核心概念
Distributed protocols like 2PC and Paxos can be optimized for scalability through rule-driven query rewrites that preserve correctness.
要約
The paper presents an approach for scaling distributed protocols by applying rule-driven rewrites, borrowing from query optimization techniques. The key ideas are:
Decoupling:
- Partitions code by breaking a single-node component into multiple components that can run in parallel across nodes.
- Leverages order-insensitivity and data dependency analysis to identify correct coordination-free decoupling opportunities.
Partitioning:
- Distributes data across nodes to parallelize compute.
- Utilizes relational techniques like functional dependency analysis to find data partitioning schemes that allow sub-programs to work on local partitions without reshuffling.

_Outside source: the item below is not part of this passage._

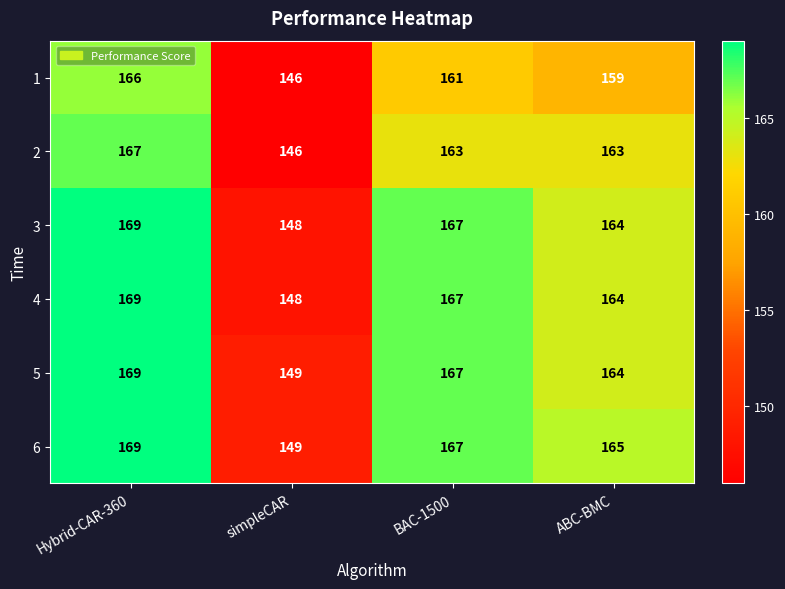

Between Hybrid-CAR-360 and BAC-1500, which series saw the biggest shift?

1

The authors demonstrate the generality of their optimizations by applying them to three seminal distributed protocols: voting, 2PC, and Paxos. The optimized protocols achieve 2-5x throughput improvement compared to the unoptimized versions, matching the performance of state-of-the-art ad hoc rewrites.
統計
Throughput of voting protocol scales from 50K to 200K commands/sec with 5 partitions.
Throughput of 2PC scales from 75K to 175K commands/sec with 5 partitions.
Throughput of Paxos scales from 50K to 150K commands/sec with 5 partitions.
引用
"Distributed protocols such as 2PC and Paxos lie at the core of many systems in the cloud, but standard implementations do not scale."
"Our local-first approach naturally has a potential cost: the space of protocol optimization is limited by design as it treats the initial implementation as 'law'."